Neues Frühjahr, neues Glück. Plan 3 wird in die Tat umgesetzt-  Alles rigoros für 2- 3 Jahre abdecken und ausschließlich punktuell ein paar Pflanzen stehen lassen. 

Also 150g/qm- Unkrautflies nebst 300 Erdankern bestellt, Bruchsteine als natürliche Begrenzung dazu (in der Hoffnung auf ein paar Eidechsen) und los geht es.

Doch zuerst wurden noch einige Wurzeln ausgebuddelt, unter anderem der Ilex.

Ilex, noch in der Erde

Ein sehr dekoratives Stück unbekannte Wurzel, welches auf dem Wall liegend bleiben darf

Dann die Vorbereitung für die Rasenkante:

Rasenkante

Beim Verlegen wird mir klar: Die Winden werden einen Weg zwischen den Überlappungen finden. Aber ich bin bereit, den Kampf weiter zu kämpfen, hauptsache, der Aufwand wird minimiert.


Halbzeit



In der Zwischenzeit dürfen sich die ersten neuen Bewohner dieses Walls entwickeln.
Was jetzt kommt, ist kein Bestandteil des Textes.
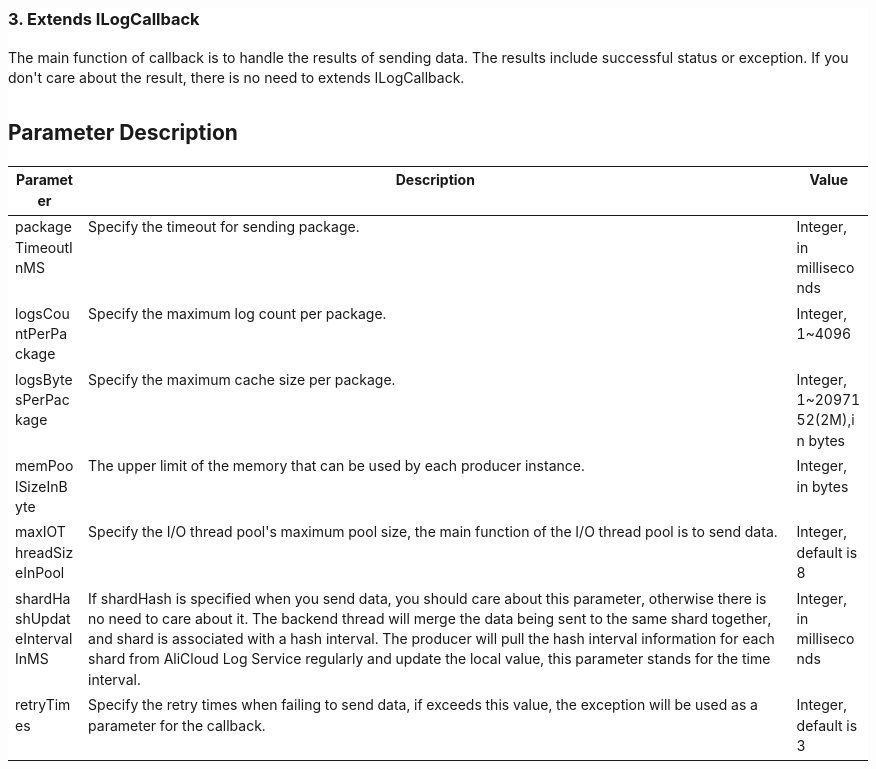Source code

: ### 3. Extends ILogCallback

The main function of callback is to handle the results of sending data. The results include successful status or exception. If you don't care about the result, there is no need to extends ILogCallback.

## Parameter Description

<table>
<thead>
<tr>
<th>Parameter</th>
<th>Description</th>
<th>Value</th>
</tr>
</thead>
<tbody>
<tr>
<td>packageTimeoutInMS</td>
<td>Specify the timeout for sending package.</td>
<td>Integer, in milliseconds</td>
</tr>
<tr>
<td>logsCountPerPackage</td>
<td>Specify the maximum log count per package.</td>
<td>Integer, 1~4096</td>
</tr>
<tr>
<td>logsBytesPerPackage</td>
<td>Specify the maximum cache size per package.</td>
<td>Integer, 1~2097152(2M),in bytes</td>
</tr>
<tr>
<td>memPoolSizeInByte</td>
<td>The upper limit of the memory that can be used by each producer instance.</td>
<td>Integer, in bytes</td>
</tr>
<tr>
<td>maxIOThreadSizeInPool</td>
<td>Specify the I/O thread pool's maximum pool size, the main function of the I/O thread pool is to send data.</td>
<td>Integer, default is 8</td>
</tr>
<tr>
<td>shardHashUpdateIntervalInMS</td>
<td>If shardHash is specified when you send data, you should care about this parameter, otherwise there is no need to care about it. The backend thread will merge the data being sent to the same shard together, and shard is associated with a hash interval. The producer will pull the hash interval information for each shard from AliCloud Log Service regularly and update the local value, this parameter stands for the time interval.</td>
<td>Integer, in milliseconds</td>
</tr>
<tr>
<td>retryTimes</td>
<td>Specify the retry times when failing to send data, if exceeds this value, the exception will be used as a parameter for the callback.</td>
<td>Integer, default is 3</td>
</tr>
</tbody>
</table>
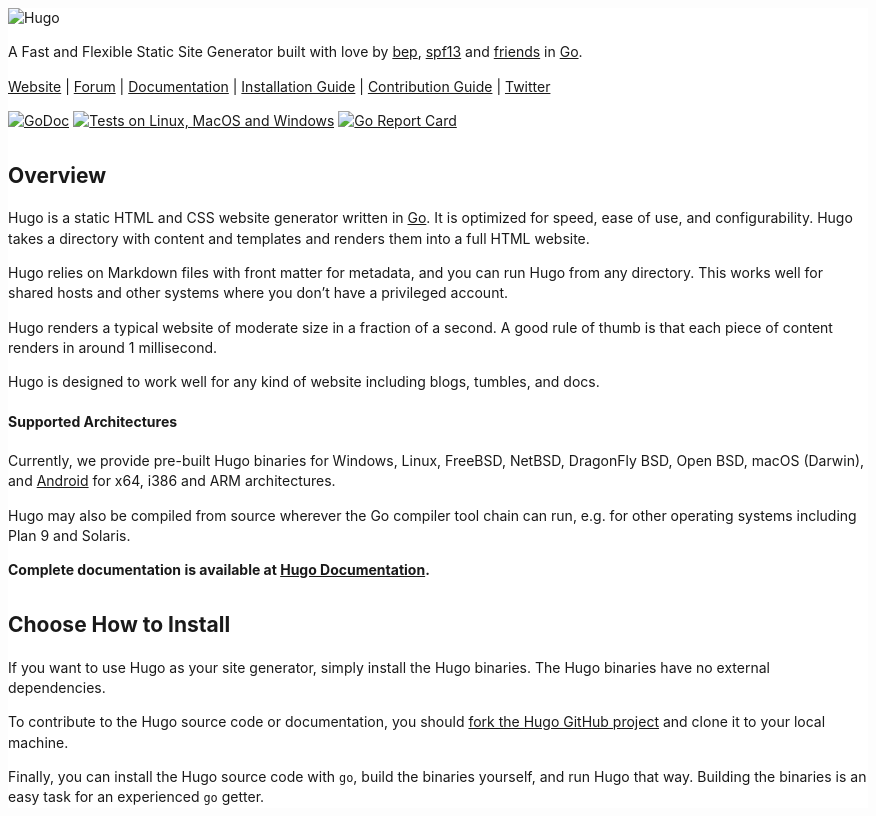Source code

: <img src="https://raw.githubusercontent.com/gohugoio/gohugoioTheme/master/static/images/hugo-logo-wide.svg?sanitize=true" alt="Hugo" width="565">

A Fast and Flexible Static Site Generator built with love by [bep](https://github.com/bep), [spf13](http://spf13.com/) and [friends](https://github.com/gohugoio/hugo/graphs/contributors) in [Go][].

[Website](https://gohugo.io) |
[Forum](https://discourse.gohugo.io) |
[Documentation](https://gohugo.io/getting-started/) |
[Installation Guide](https://gohugo.io/getting-started/installing/) |
[Contribution Guide](CONTRIBUTING.md) |
[Twitter](https://twitter.com/gohugoio)

[![GoDoc](https://godoc.org/github.com/gohugoio/hugo?status.svg)](https://godoc.org/github.com/gohugoio/hugo)
[![Tests on Linux, MacOS and Windows](https://github.com/gohugoio/hugo/workflows/Test/badge.svg)](https://github.com/gohugoio/hugo/actions?query=workflow%3ATest)
[![Go Report Card](https://goreportcard.com/badge/github.com/gohugoio/hugo)](https://goreportcard.com/report/github.com/gohugoio/hugo)

## Overview

Hugo is a static HTML and CSS website generator written in [Go][].
It is optimized for speed, ease of use, and configurability.
Hugo takes a directory with content and templates and renders them into a full HTML website.

Hugo relies on Markdown files with front matter for metadata, and you can run Hugo from any directory.
This works well for shared hosts and other systems where you don’t have a privileged account.

Hugo renders a typical website of moderate size in a fraction of a second.
A good rule of thumb is that each piece of content renders in around 1 millisecond.

Hugo is designed to work well for any kind of website including blogs, tumbles, and docs.

#### Supported Architectures

Currently, we provide pre-built Hugo binaries for Windows, Linux, FreeBSD, NetBSD, DragonFly BSD, Open BSD, macOS (Darwin), and [Android](https://gist.github.com/bep/a0d8a26cf6b4f8bc992729b8e50b480b) for x64, i386 and ARM architectures.

Hugo may also be compiled from source wherever the Go compiler tool chain can run, e.g. for other operating systems including Plan 9 and Solaris.

**Complete documentation is available at [Hugo Documentation](https://gohugo.io/getting-started/).**

## Choose How to Install

If you want to use Hugo as your site generator, simply install the Hugo binaries.
The Hugo binaries have no external dependencies.

To contribute to the Hugo source code or documentation, you should [fork the Hugo GitHub project](https://github.com/gohugoio/hugo#fork-destination-box) and clone it to your local machine.

Finally, you can install the Hugo source code with `go`, build the binaries yourself, and run Hugo that way.
Building the binaries is an easy task for an experienced `go` getter.


[Go]: https://golang.org/
[Hugo Documentation]: https://gohugo.io/overview/introduction/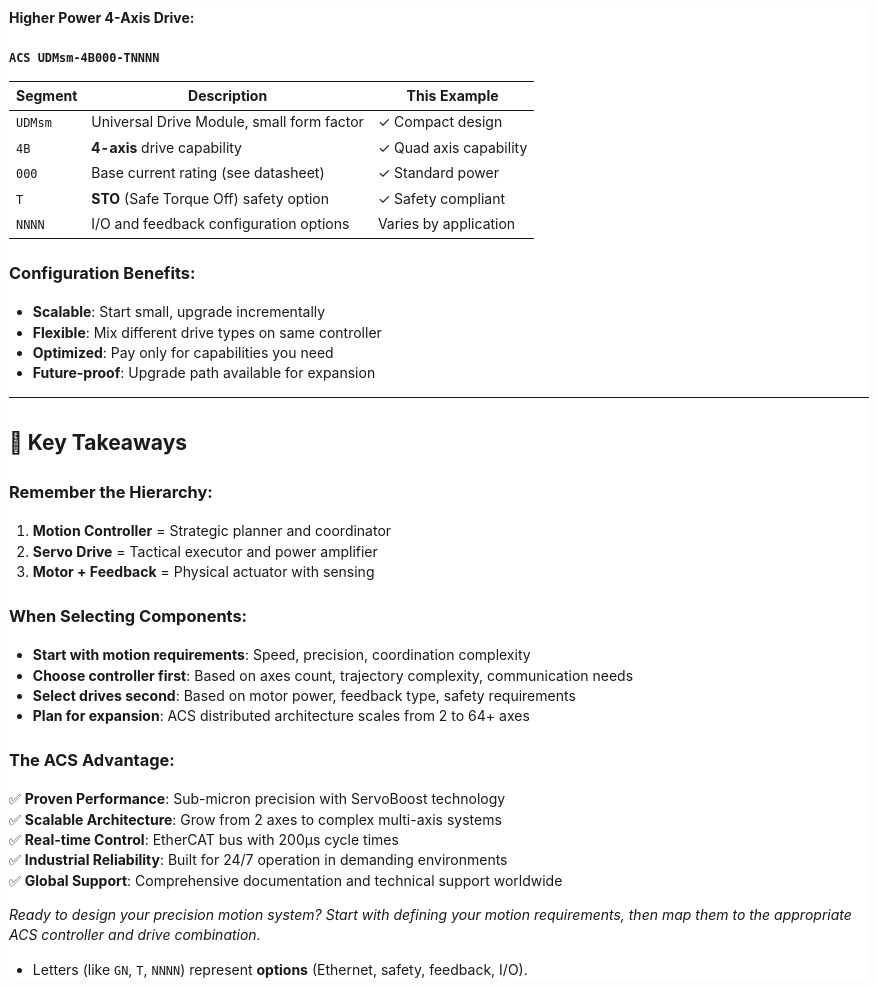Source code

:#### Higher Power 4-Axis Drive:
**`ACS UDMsm-4B000-TNNNN`**

| **Segment** | **Description** | **This Example** |
|-------------|-----------------|------------------|
| `UDMsm` | Universal Drive Module, small form factor | ✓ Compact design |
| `4B` | **4-axis** drive capability | ✓ Quad axis capability |
| `000` | Base current rating (see datasheet) | ✓ Standard power |
| `T` | **STO** (Safe Torque Off) safety option | ✓ Safety compliant |
| `NNNN` | I/O and feedback configuration options | Varies by application |

### Configuration Benefits:
- **Scalable**: Start small, upgrade incrementally
- **Flexible**: Mix different drive types on same controller
- **Optimized**: Pay only for capabilities you need
- **Future-proof**: Upgrade path available for expansion

---

## 🎯 Key Takeaways

### Remember the Hierarchy:
1. **Motion Controller** = Strategic planner and coordinator
2. **Servo Drive** = Tactical executor and power amplifier  
3. **Motor + Feedback** = Physical actuator with sensing

### When Selecting Components:
- **Start with motion requirements**: Speed, precision, coordination complexity
- **Choose controller first**: Based on axes count, trajectory complexity, communication needs
- **Select drives second**: Based on motor power, feedback type, safety requirements
- **Plan for expansion**: ACS distributed architecture scales from 2 to 64+ axes

### The ACS Advantage:
✅ **Proven Performance**: Sub-micron precision with ServoBoost technology  
✅ **Scalable Architecture**: Grow from 2 axes to complex multi-axis systems  
✅ **Real-time Control**: EtherCAT bus with 200µs cycle times  
✅ **Industrial Reliability**: Built for 24/7 operation in demanding environments  
✅ **Global Support**: Comprehensive documentation and technical support worldwide

*Ready to design your precision motion system? Start with defining your motion requirements, then map them to the appropriate ACS controller and drive combination.*  
- Letters (like `GN`, `T`, `NNNN`) represent **options** (Ethernet, safety, feedback, I/O).  

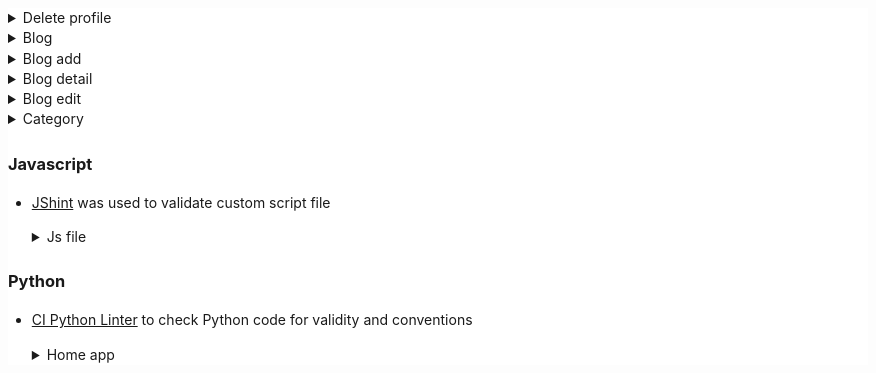 <details><summary>Delete profile</summary></details>

<details><summary>Blog</summary></details>

<details><summary>Blog add</summary></details>

<details><summary>Blog detail</summary></details>

<details><summary>Blog edit</summary></details>

<details><summary>Category</summary></details>


   
### Javascript
- [JShint](https://jshint.com/) was used to validate custom script file

    <details><summary>Js file</summary>
    <img src="docs/validation/python-js/custom-js.png" width="800" >
    </details>

### Python
- [CI Python Linter](https://pep8ci.herokuapp.com/) to check  Python code for validity and conventions

    <details><summary>Home app</summary>

    <details><summary>views.py</summary>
Dazu zählen schwarze Johannisbeeren, ein einsamer Himbeerstiel, ein japanischer Fächerahorn und eine stachelfreie Brombeere, die sich schon vor 3-4 Jahren dort ansiedelte und nun freigelegt wurde. Angestammt bleiben durften fast alle großen Büsche und Bäume sowie ein Ziergras und drei Fetthennen, letztere werden auch im Sommer große Flächen der Folie überdecken, wodurch sich das Gesamtbild noch stark verändern wird.

Die stachelfreie Brombeere hat sogar einen Bogen bekommen


Aus dem letzten Jahr haben sich bereits 2 wunderschöne Hibiskusbäumchen eingelebt, dank meinem Gartennachbarn haben sie sogar geflochtene Stämmchen und durch die Unkrautfolie endlich Platz zum größer werden.

Johannisbeeren, nah an der Kante... im Hintergrund eine der dickeren Wurzeln

Langfristig möchte ich dort viele Beerenpflanzen ansiedeln, die sich auch im vorhandenen Halbschatten wohl fühlen sowie eine partitielle Unterpflanzung mit Waldmeister, Kapuzinerkresse und diversen Kräutern- dazwischen immer gerne Sonnenblumen um vielen Insekten und Vögeln auch wieder etwas zu bieten.
  
Der Rhabarber lebt bereits seit einigen Jahren hier und wurde lediglich versetzt
 
Wie es sich entwickelt und welche Pflanzen noch in diesem Jahr dazu kommen, das werde ich nach und nach posten. Da ich die Brennesseln zunächst aus dem Wall verbanne, muss ich mir hier auch noch eine schmetterlingsfreundliche Alternative einfallen lassen- vielleicht einen Brennessel- Kübel...

Ich weiß, dass die Meinungen zu dieser doch sehr radikalen Maßnahme auseinander gehen- jedoch ist das Ziel ein Biotop, welches den Nutzen für den Menschen und die Lebewesen vereint. Und dafür dürfen sich dann diese ca. 112 qm auch mal ein wenig erholen, um danach in neuer Pracht zu erblühen.